The New Zealand Poetry Society was offered $3000 towards the cost of bringing an Australian woman poet to tour New Zealand, conducting workshops and taking part in poetry seminars. The Society was also offered a grant of $6000 for a five-day tour of South Island poets to the lower North Island in late 2000.

Among the support to writers for new work was a grant of $18,000 to established Wellington writer Joy Tonks to research and write an authorised biography of opera singer Dame Malvina Major.

Also supported to write novels were Patricia Grace of Porirua ($20,000); Tessa Duder of Herne Bay, Auckland ($9000); Tina Shaw of Waiheke Island ($9000); Christine Johnston of Dunedin ($9000); and Laurence Fearnley of Christchurch ($9000).

Writers offered grants to complete young adult novels include Vivienne Joseph of Raumati, Kapiti Coast ($9000); Jack Lasenby of Te Aro, Wellington ($9000); and Mandy Hager of Melrose, Wellington ($5000).

Other grants supporting the creation of new work include:

 $9000 to David Geary of Auckland to write a collection of short stories

 $12,000 to Alistair Te Ariki Campbell of Pukerua Bay, Porirua to write a poetic sequence about his brother, killed as a member of the Maori Battalion in Italy in 1945

 $9000 to Stuart McKenzie of Newtown, Wellington to write a collection of short stories

 $9000 to John O’Connor of Christchurch to write a collection of prose/poetry

 $12,000 to Cilla McQueen of Bluff, Southland to write a collection of poetry.

Under the Creative and Professional Development funding programme, grants supported a national science fiction conference and a summer writing school for young writers.

The Cond’Or Committee was offered a $1000 grant to hold the 21st national science fiction convention in Wellington in June 2000. The grant will be used to help with accommodation and workshop expense of literary guests Tad Williams (San Francisco) and Sean McMullen (Melbourne).

Respected Wellington writer and tutor Fiona Kidman was offered $5000 to conduct a one-week summer school for writers aged between 16 and 19 years.
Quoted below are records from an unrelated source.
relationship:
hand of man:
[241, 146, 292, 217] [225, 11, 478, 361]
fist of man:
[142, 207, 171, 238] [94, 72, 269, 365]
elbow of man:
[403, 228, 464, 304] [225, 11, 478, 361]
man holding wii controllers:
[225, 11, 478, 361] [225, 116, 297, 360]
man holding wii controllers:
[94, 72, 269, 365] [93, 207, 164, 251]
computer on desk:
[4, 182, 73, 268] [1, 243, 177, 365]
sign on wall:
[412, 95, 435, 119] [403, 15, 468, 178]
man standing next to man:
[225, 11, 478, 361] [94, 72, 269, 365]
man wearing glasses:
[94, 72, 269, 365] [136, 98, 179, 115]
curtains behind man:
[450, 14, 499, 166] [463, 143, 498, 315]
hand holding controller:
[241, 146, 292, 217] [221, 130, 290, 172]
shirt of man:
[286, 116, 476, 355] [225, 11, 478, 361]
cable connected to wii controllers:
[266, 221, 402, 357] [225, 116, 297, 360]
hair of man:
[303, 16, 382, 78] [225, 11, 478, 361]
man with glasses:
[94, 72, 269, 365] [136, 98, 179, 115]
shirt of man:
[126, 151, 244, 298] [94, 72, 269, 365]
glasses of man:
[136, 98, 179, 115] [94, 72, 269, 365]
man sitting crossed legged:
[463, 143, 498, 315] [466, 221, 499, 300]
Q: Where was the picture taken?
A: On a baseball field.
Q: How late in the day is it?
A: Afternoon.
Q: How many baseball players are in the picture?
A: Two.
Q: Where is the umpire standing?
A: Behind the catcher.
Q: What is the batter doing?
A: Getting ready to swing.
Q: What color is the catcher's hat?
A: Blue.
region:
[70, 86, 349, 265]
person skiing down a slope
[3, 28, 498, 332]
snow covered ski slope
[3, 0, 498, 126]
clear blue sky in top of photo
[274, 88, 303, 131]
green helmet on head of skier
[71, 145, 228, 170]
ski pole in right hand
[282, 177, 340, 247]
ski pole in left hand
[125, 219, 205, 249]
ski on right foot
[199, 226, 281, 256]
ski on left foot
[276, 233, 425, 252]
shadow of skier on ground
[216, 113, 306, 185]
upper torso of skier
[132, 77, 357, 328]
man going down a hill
Kidman trialled the course in January 2000, which catered for 14 teenagers and featured guest lectures.

“Few, if any, courses exist for people in this age bracket,” Kidman said. “Exam pressures and unit standard requirements mean that most students effectively forego creative writing for its own sake from about the age of 15.”

A range of projects were supported under the Presentation, Promotion and Development funding programme. These include:

 $6000 to New Zealand Publishers Export JAG of Auckland for a book stand at the Frankfurt Book Fair, the largest book fair in the world attended by 800 publishing companies, to be held in October 2000

 $2000 to Auckland University Press to publish a new collection of poetry by Lauris Edmond, accepted for publication before Edmond died in 1999

 $3000 to David Ling Publishing of Auckland to publish a novel by Joan Rosier-Jones

 $5000 to the Glistening Waters Storytelling Festival to promote and organise the biennial Festival, to be held in Masterton, October 2000

 $5000 to Longacre Press of Dunedin to publish young adult novels by Bernard Beckett and William Taylor

 $2500 to Random House New Zealand of Auckland to publish a memoir by Margaret Scott

 $4000 to the Vancouver Writers Festival for Witi Ihimaera to participate in the festival

 $3000 to Victoria University Press of Wellington to publish a novel by Damien Wilkins.